Le dualisme de Platon, de Paul, d’Augustin, même s’il est officiellement rejeté par l’orthodoxie, imprègne profondément notre façon de voir les choses et explique en partie le rapport difficile, paradoxal parfois, que nous entretenons avec notre corps.

Nous avons du mal à considérer que notre corps, c’est nous ; du mal à accepter que nous sommes notre corps. Nous avons, au fond de nous, l’idée qu’il y a en ce nous deux substances : l’esprit, qui serait vraiment nous, qui serait le vrai nous, et le corps, qui ne le serait pas vraiment parce qu’il ne serait qu’un contenant, un simple, un vulgaire contenant. C’est pourquoi les plus beaux d’entre nous – ce qui n’est certes pas mon cas – et les plus belles encore plus peut-être – se sentent vexées quand on les complimente sur leur beauté, considérant qu’on les réduit ainsi à une viande qu’elles ne sont pas.

 

Or nous sommes notre corps. Nous ne sommes pas seulement notre corps ; nous ne limitons pas à lui mais notre corps est nous, il est une de nos dimensions, et il est presque aussi réducteur de le nier que de nous reduire à lui. Sans ce corps, nous sommes incomplets, appauvris, niés en l’animalité de notre humanité : sans lui, nous ne sommes plus tout à fait nous. Et c’est pourquoi l’amour passe aussi par les corps et ne peut s’en passer.

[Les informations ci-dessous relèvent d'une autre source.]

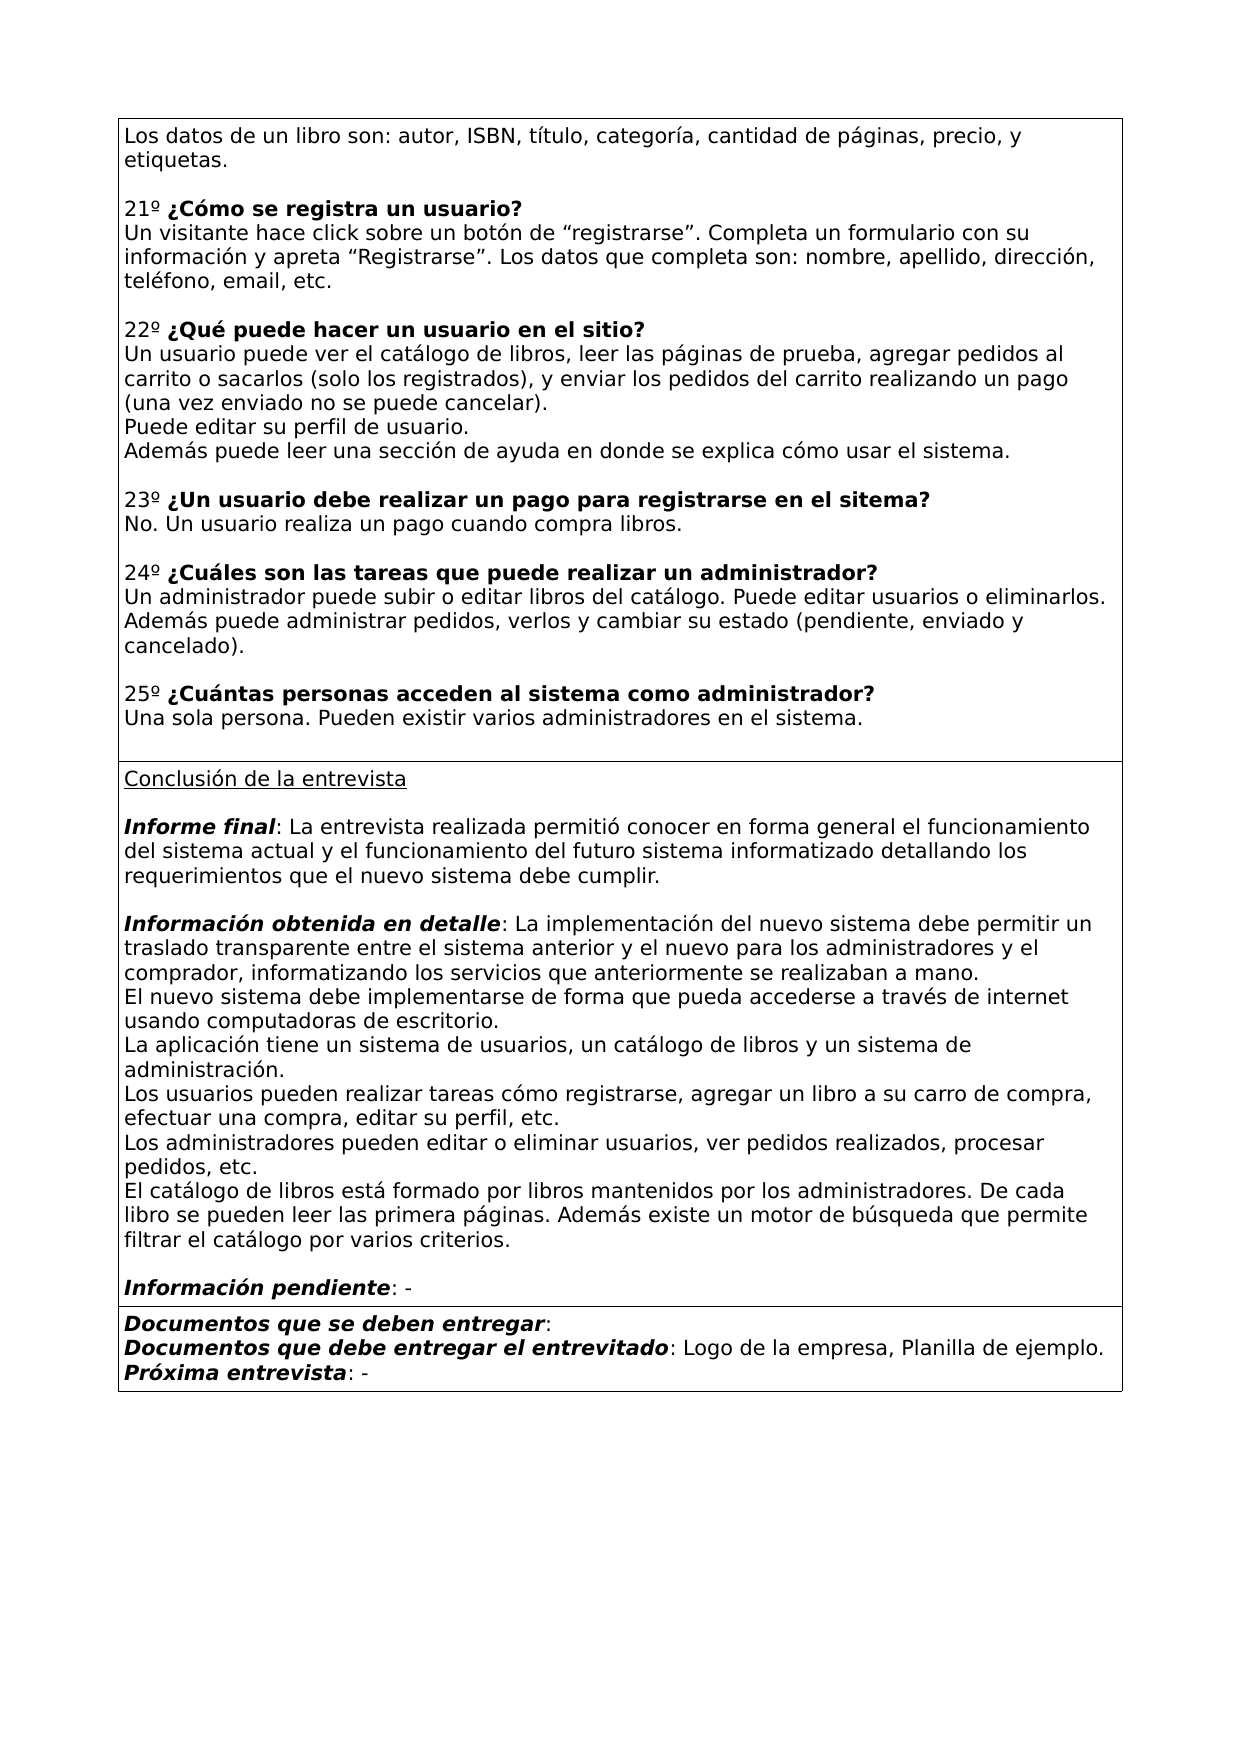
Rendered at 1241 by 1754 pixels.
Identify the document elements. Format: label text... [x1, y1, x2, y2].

table_cell Conclusión de la entrevista Informe final: La entrevista realizada permitió conocer en forma general el funcionamiento del sistema actual y el funcionamiento del futuro sistema informatizado detallando los requerimientos que el nuevo sistema debe cumplir. Información obtenida en detalle: La implementación del nuevo sistema debe permitir un traslado transparente entre el sistema anterior y el nuevo para los administradores y el comprador, informatizando los servicios que anteriormente se realizaban a mano. El nuevo sistema debe implementarse de forma que pueda accederse a través de internet usando computadoras de escritorio. La aplicación tiene un sistema de usuarios, un catálogo de libros y un sistema de administración. Los usuarios pueden realizar tareas cómo registrarse, agregar un libro a su carro de compra, efectuar una compra, editar su perfil, etc. Los administradores pueden editar o eliminar usuarios, ver pedidos realizados, procesar pedidos, etc. El catálogo de libros está formado por libros mantenidos por los administradores. De cada libro se pueden leer las primera páginas. Además existe un motor de búsqueda que permite filtrar el catálogo por varios criterios. Información pendiente: - [119, 762, 1122, 1306]
table_cell Documentos que se deben entregar: Documentos que debe entregar el entrevitado: Logo de la empresa, Planilla de ejemplo. Próxima entrevista: - [119, 1307, 1122, 1391]
table_cell Los datos de un libro son: autor, ISBN, título, categoría, cantidad de páginas, precio, y etiquetas. 21º ¿Cómo se registra un usuario? Un visitante hace click sobre un botón de “registrarse”. Completa un formulario con su información y apreta “Registrarse”. Los datos que completa son: nombre, apellido, dirección, teléfono, email, etc. 22º ¿Qué puede hacer un usuario en el sitio? Un usuario puede ver el catálogo de libros, leer las páginas de prueba, agregar pedidos al carrito o sacarlos (solo los registrados), y enviar los pedidos del carrito realizando un pago (una vez enviado no se puede cancelar). Puede editar su perfil de usuario. Además puede leer una sección de ayuda en donde se explica cómo usar el sistema. 23º ¿Un usuario debe realizar un pago para registrarse en el sitema? No. Un usuario realiza un pago cuando compra libros. 24º ¿Cuáles son las tareas que puede realizar un administrador? Un administrador puede subir o editar libros del catálogo. Puede editar usuarios o eliminarlos. Además puede administrar pedidos, verlos y cambiar su estado (pendiente, enviado y cancelado). 25º ¿Cuántas personas acceden al sistema como administrador? Una sola persona. Pueden existir varios administradores en el sistema. [119, 119, 1122, 761]
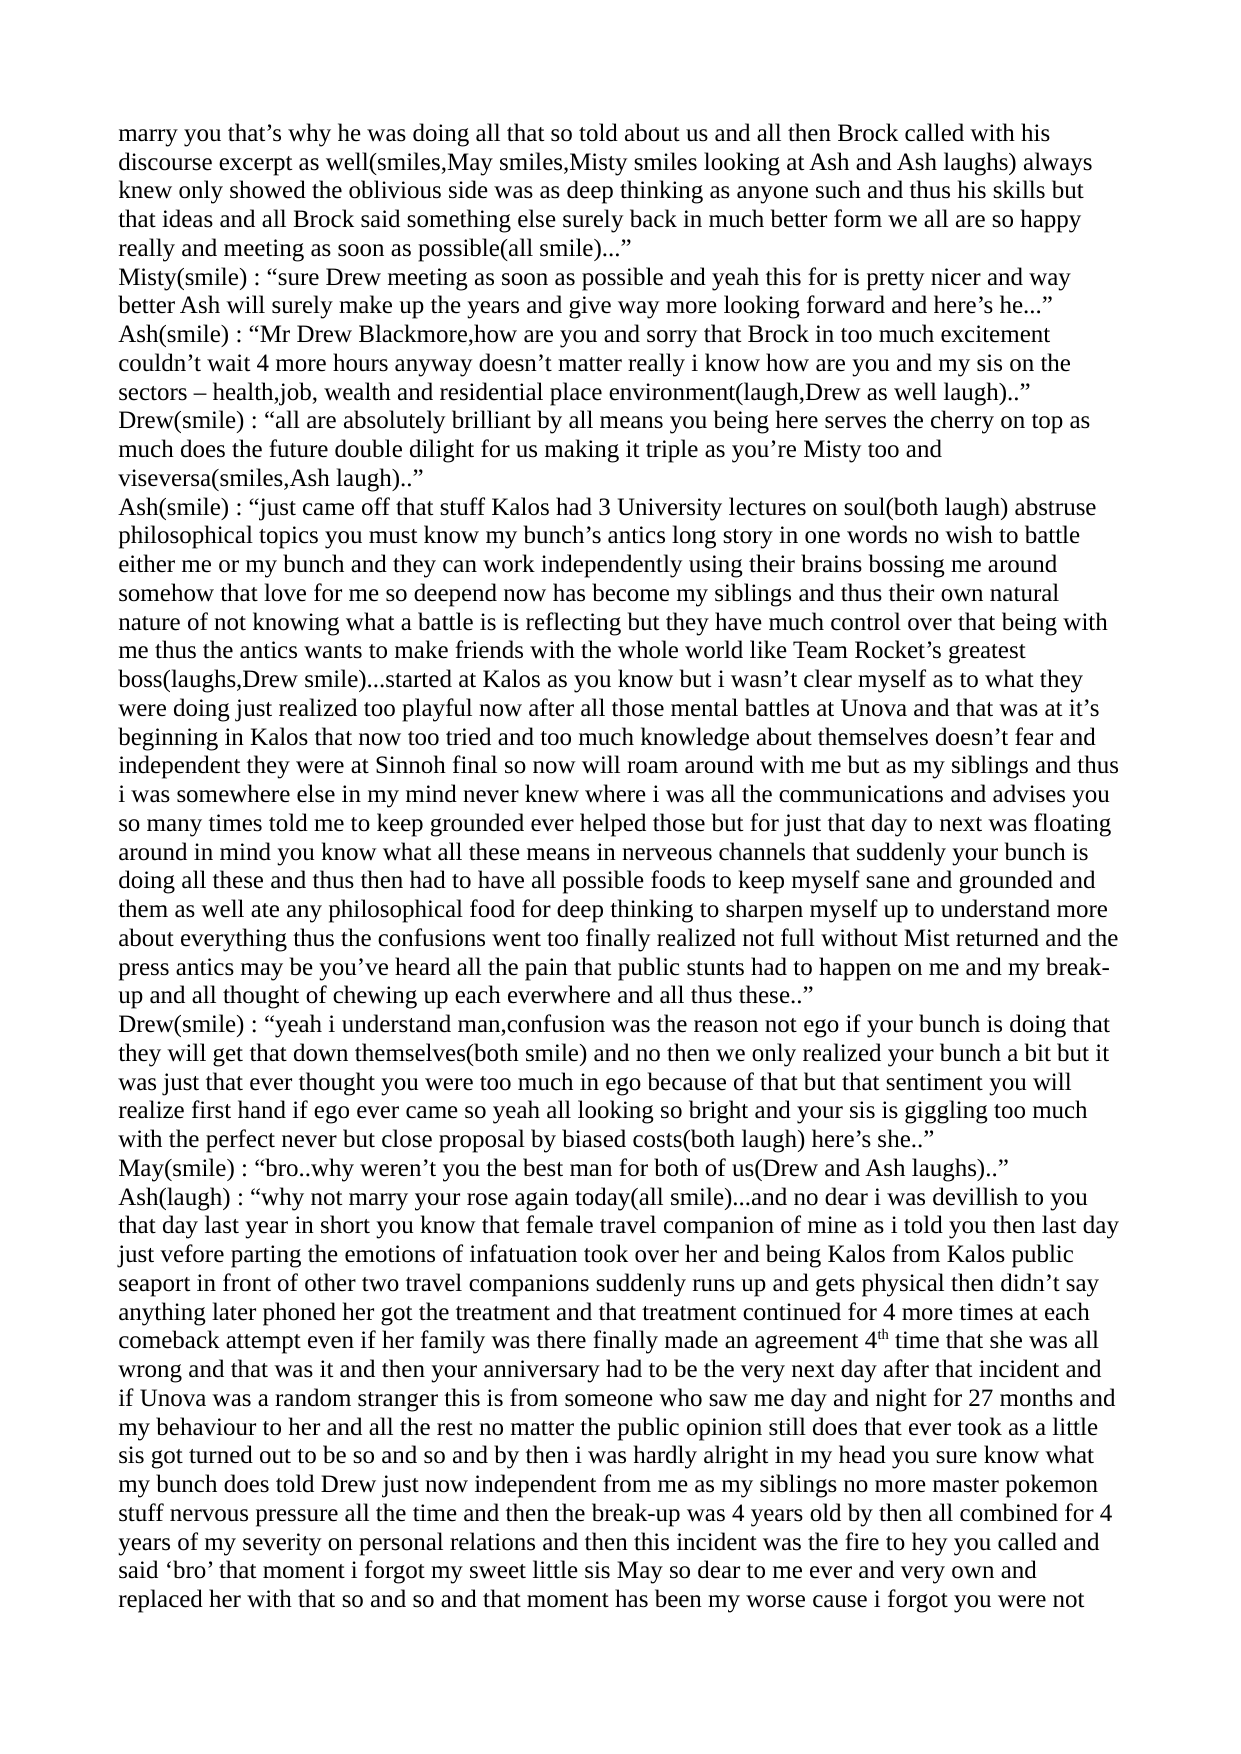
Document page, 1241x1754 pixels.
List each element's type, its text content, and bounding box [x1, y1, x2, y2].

Ce qui nous gêne, dans cette identification, serait-elle partielle, de notre être à notre corps, est que nous avons le sentiment de ne pas en être maître : nous contrôlons notre regard, notre tenue, nos rides d’expression, notre sourire, notre forme physique même, mais ces éléments mis à part, notre corps paraît nous être imposé par les lois de la génétique, l’âge et l’usure du temps, et cette absence de maîtrise dérange l’idée que nous faisons de nous-mêmes.

Mais pourquoi ? Pourquoi, après tout,  notre être, notre être vrai devrait-il se limiter à ce dont nous avons un plein contrôle ? Pourquoi faudrait-il que je sois seulement ce que j’ai choisi d’être ? Ai-je vraiment choisi d’être un homme plutôt qu’une femme ? d’être Français plutôt que Laotien ? De vivre en ce temps et non il y a cinq siècles ? Le suis-je moins pour autant ? Ne suis-je pourtant pas profondément et intimement cela, bien que je ne l’ai pas choisi ? Et n’est-ce pas au contraire par ces éléments qui me sont imposés que je me définis aussi ? Non pour me différencier du reste de l’humanité (loin de moi une telle idée) mais parce que ce sont ces éléments imposés qui ancrent l’humanité dans le vrai, le charnel, l’historique.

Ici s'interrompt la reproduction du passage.